U nas były ziemniaki, jajko sadzone i sałata. Dużo sałaty :-) Musimy ją zmęczyć , bo nowa rośnie a slimaki zrobiłam kaputt :lol1:


U nas były ziemniaki, jajko sadzone i sałata. Dużo sałaty :-) Musimy ją zmęczyć , bo nowa rośnie a slimaki zrobiłam kaputt :lol1:
No i podsunęłaś mi pomysł na jutrzejszy obiad :-)
Przy okazji mam pytanie do Ciebie. Tutejsza "Stała opiekunka" kupiła Birnenkraut, taki trójpak,3 małe słoiczki. Musi być to chyba coś dobrego, bo zostały dwa, zabunkrowane z tylu w szafce za innymi zapasami:lol3:.Nigdy tego nie jadłam, a wyczytałam że to miód gruszkowy, szwajcarski "specjalitet":-). Znasz to, warto otworzyć słoiczek?. A jeśli tak, to co ? Jeść jak zwyczajny, naprawdziwny miód?:-)

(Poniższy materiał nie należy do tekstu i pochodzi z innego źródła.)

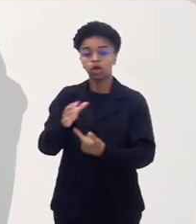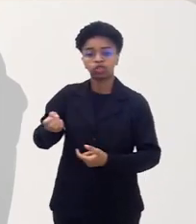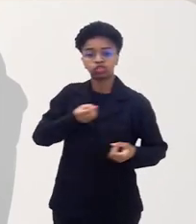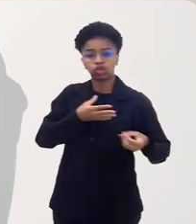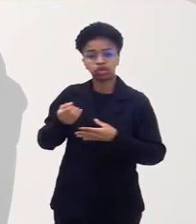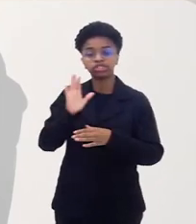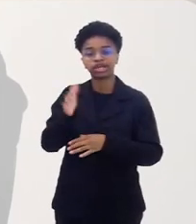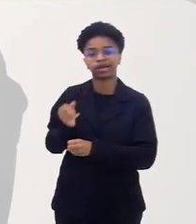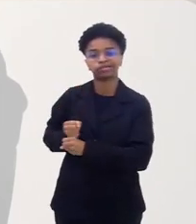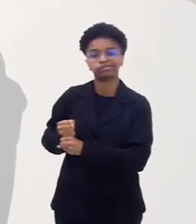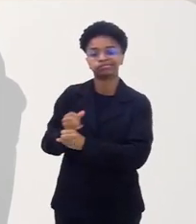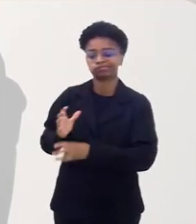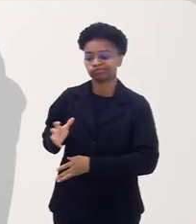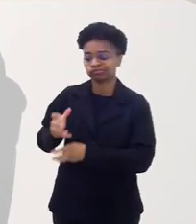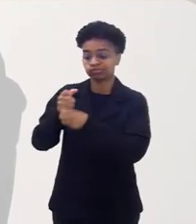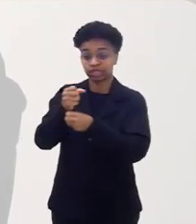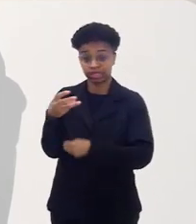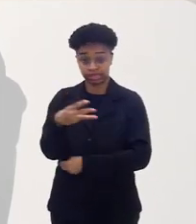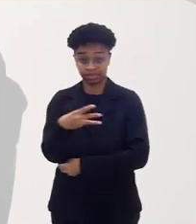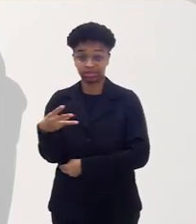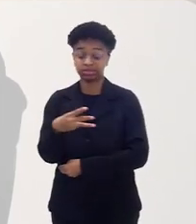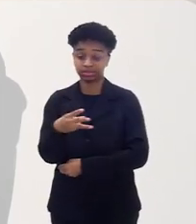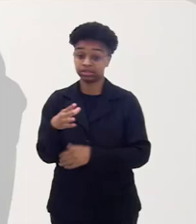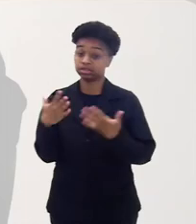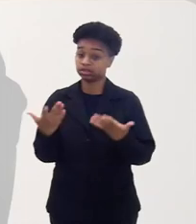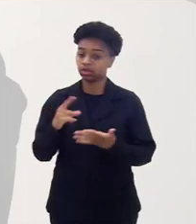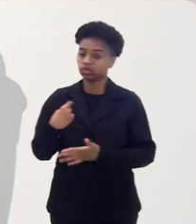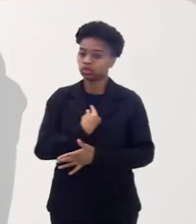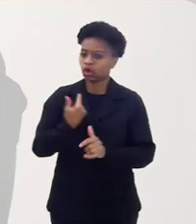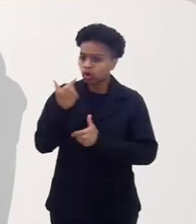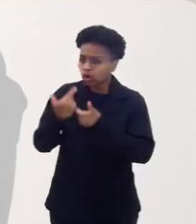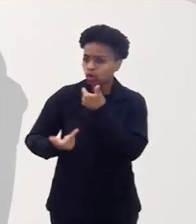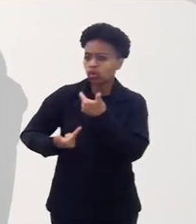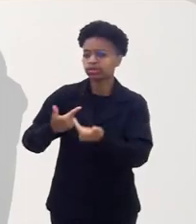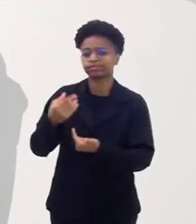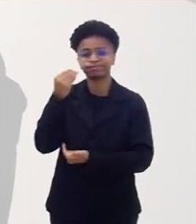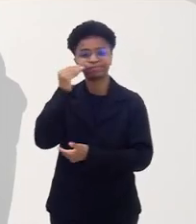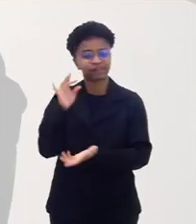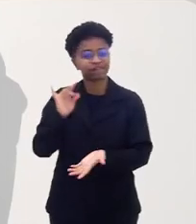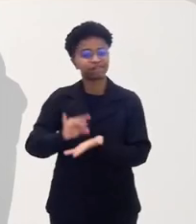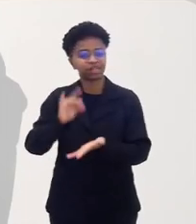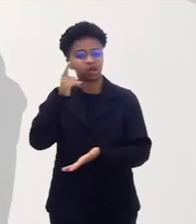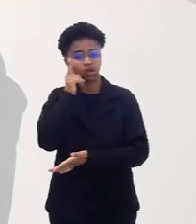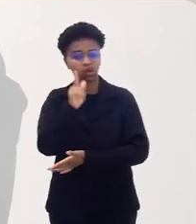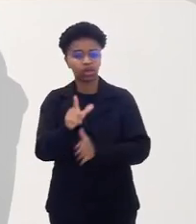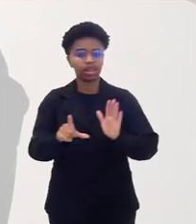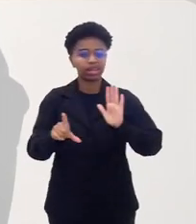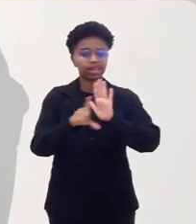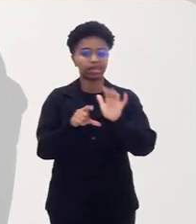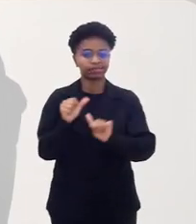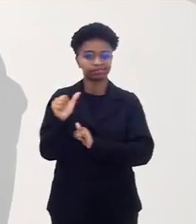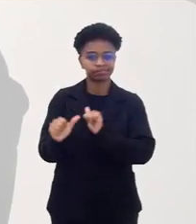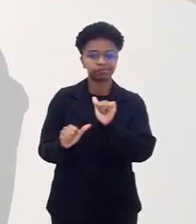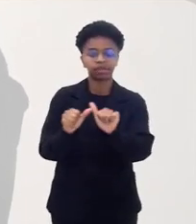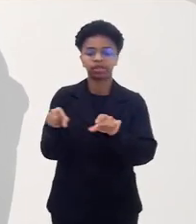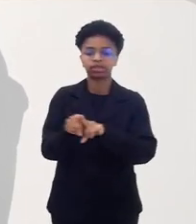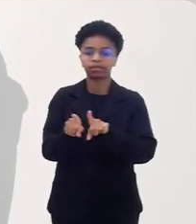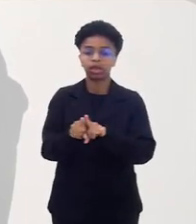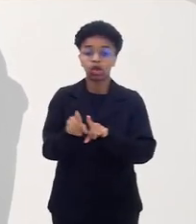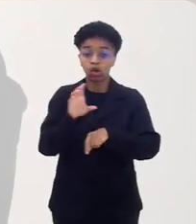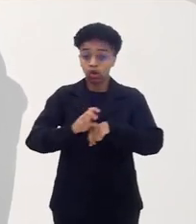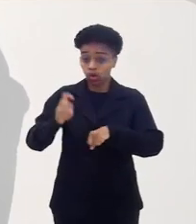33 anos. E nós estamos lutando para efetivar essa lei, transformar essa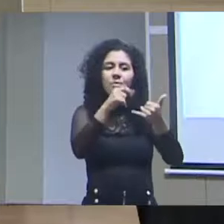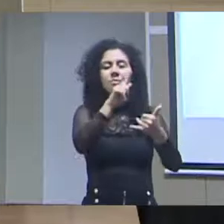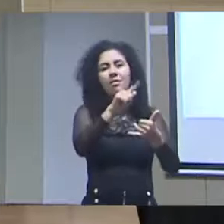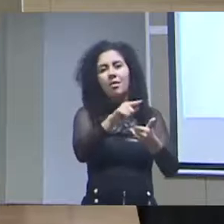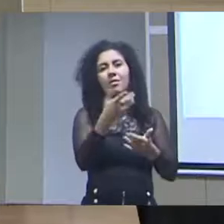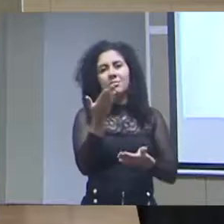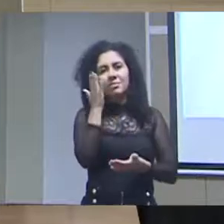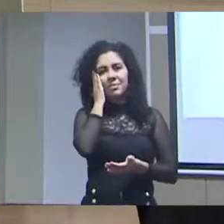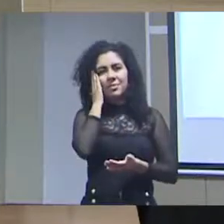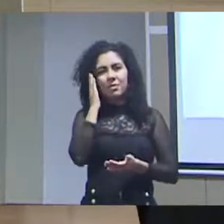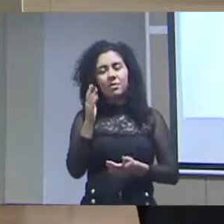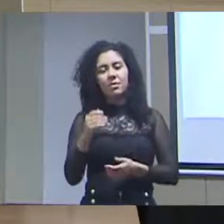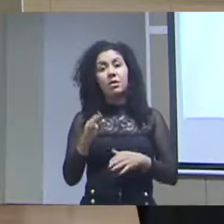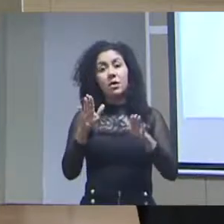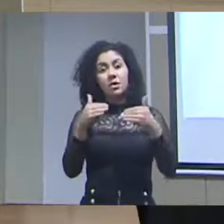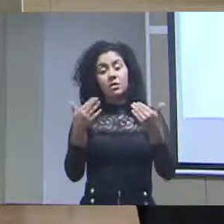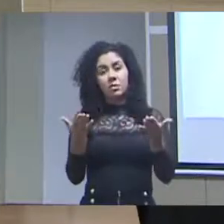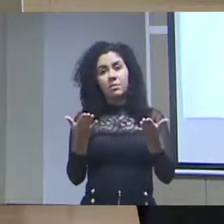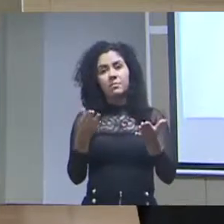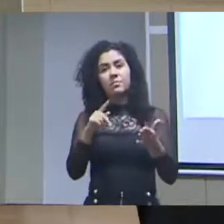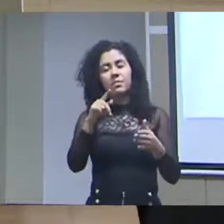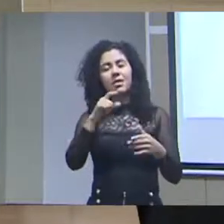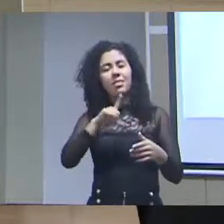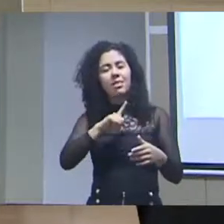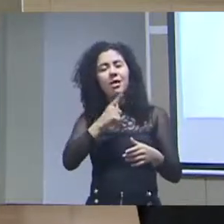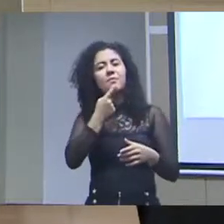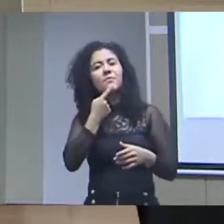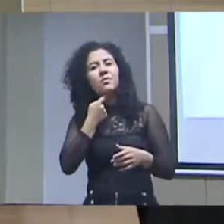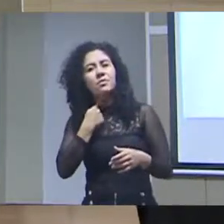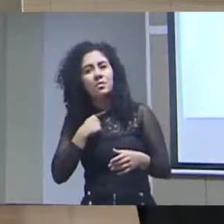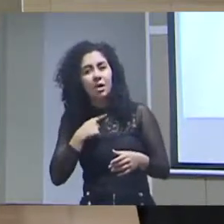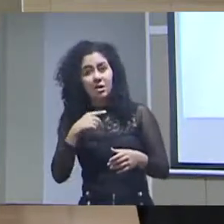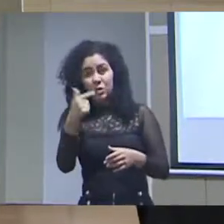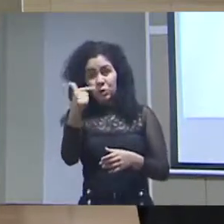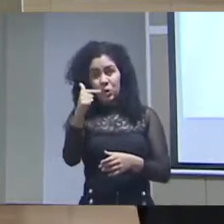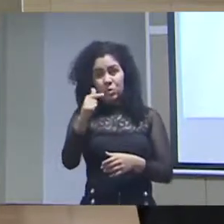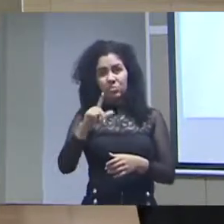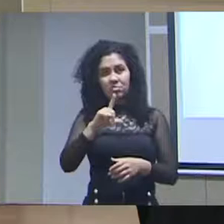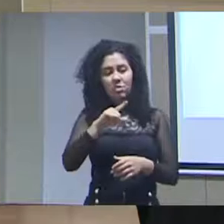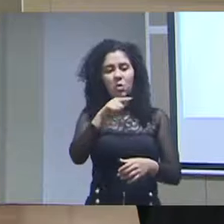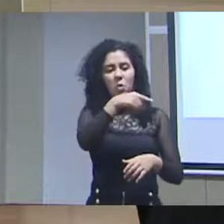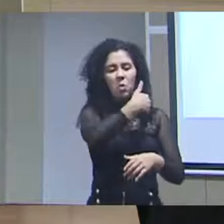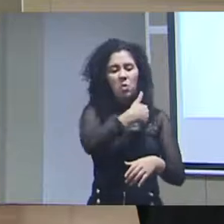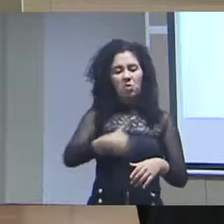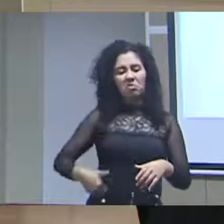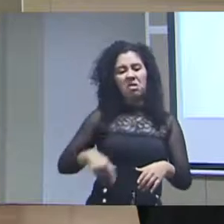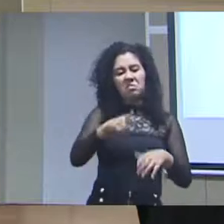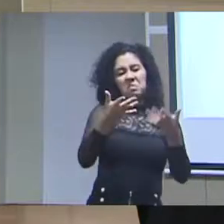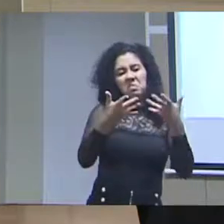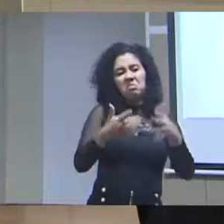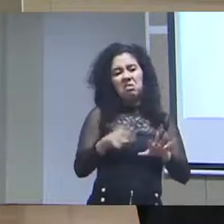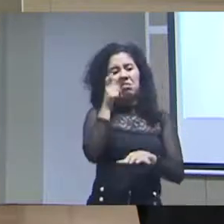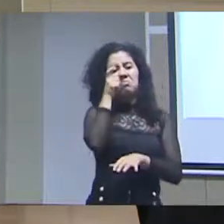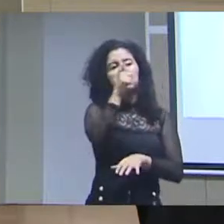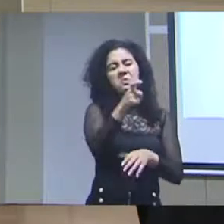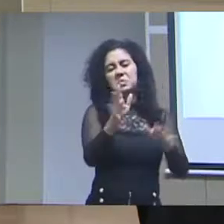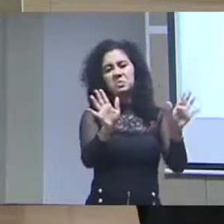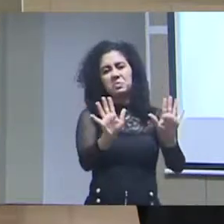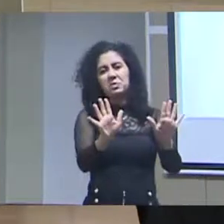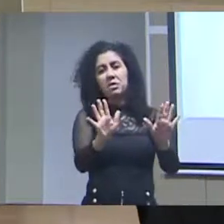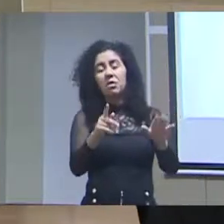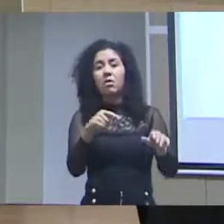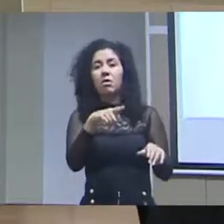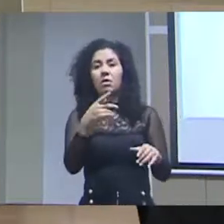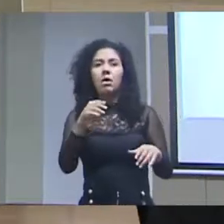Quando essa vontade não estiver presente no governo, por exemplo, talvez o governo, por questões próprias, não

Birnenkraut, albo Apfelkraut-też bardzo dobre, to zagęszczony do galarety sok z tych owoców. Nie ma tam żelatyny. Sprawę załatwiają pektyny. To nie jest miód jako taki, choć jest tak nazywany. W Szwajcarii tego nie jadłam, rozejrzę się, ale jadlam jak pracowałam w Essen na imprezach placka ziemniaczanego , podawanego na różne sposoby. Z tymi owocowymi "krautami" też. Taka pomyslowa była synowa podopiecznej. Balangi plackowe super. Do tego jakieś soczki i kto chciał to prosecco. Placki smażyliśmy na ogromnej "nadwornej " patelni :-). Nadwornej bo na tarasie, na dworze stała. I takie świeżutkie na stół.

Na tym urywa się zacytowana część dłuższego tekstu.